I agree with trista: approach cautiously, if that is what you plab to do. My opinion is that if the same kids have thrown out other words or done other things that you feel uncomfortable with, I would be finding my kids new playmates...maybe just even a break from those other kids. If you do a break, the mom might approach you to ask why your boys haven't been over. Another solution is to only have the neighbors come over to your house where you could supervise. If a word comes up, you could approach all the boys at the same time saying that those words are not acceptable in your house..possibly even sending the boys home at that for the effect. My sister-in-law did that to a neighbor boy awhile back...the boy ended up coming over the next day to apologize, promising not to use the word again. He didn't want to miss out playing with his friends.

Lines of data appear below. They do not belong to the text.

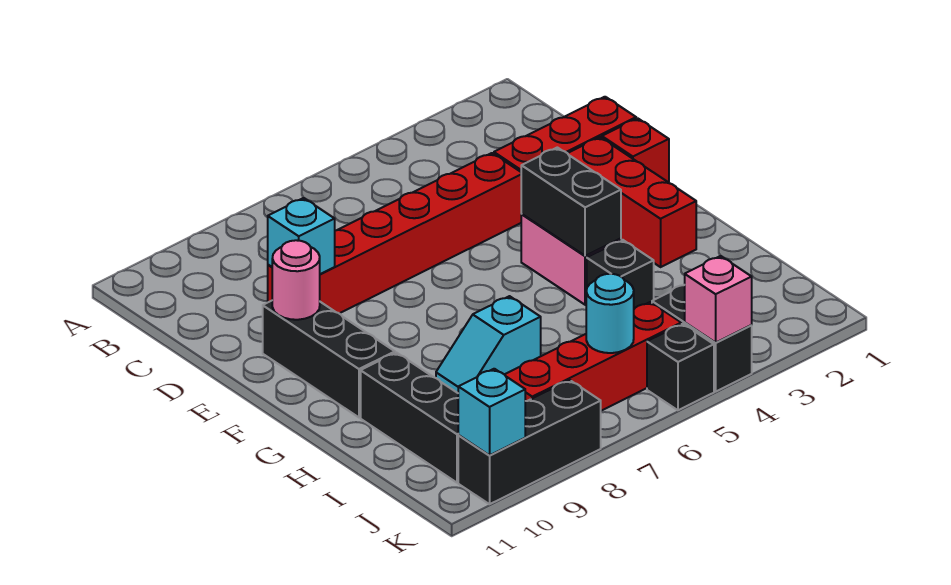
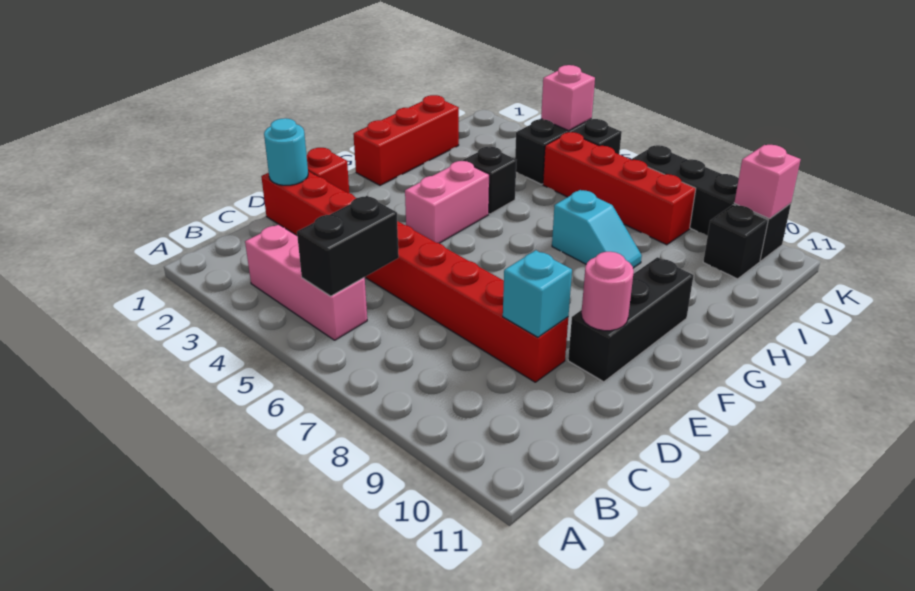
none -> pink brick B3:B5 level 1
red brick E2:G2 level 1 -> red brick G1:I1 level 1
black brick F4:G4 level 2 -> black brick B5:C5 level 2
black brick H10:J10 level 1 -> black brick J10 level 1
cyan round brick J6 level 2 -> cyan round brick D1 level 2
black brick K8:K10 level 1 -> black brick K7:K10 level 1
cyan brick K10 level 2 -> pink brick K10 level 2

I also think that some words are not considered bad in some people's household. For example, my m-in-law has a thing about shut-up. She considers it horrible, I think it is a word to use cautiously. Or another example is idiot and retard. These words are never to be spoken in an unkind fashion in my house. My kids cousins use the words as no big deal. If I heard them use those words in my house, they would be warned once, and sent home the next time. I would also be limiting the time my kids spent with those kids because I think those words are cruel and making fun of people with disabilities. I want my kids to learn kindness to people that are challenged, not something like using those words out of cruelty. I guess what I am saying is that certain words just aren't any big deal to some, and although the kids say them, especially at a young age, it is just out of constantly hearing them and not that the kids are bad or bad influences. BUT...if it is important to you, stick to your feelings. Explain to your own kids what is appropriate in your household, and if you do hear the neighbor kids say it, you can always say to them (if it is in your home) that if they would like to stay and play, then you expect them to follow the same rules as your boys and not use that kind of language.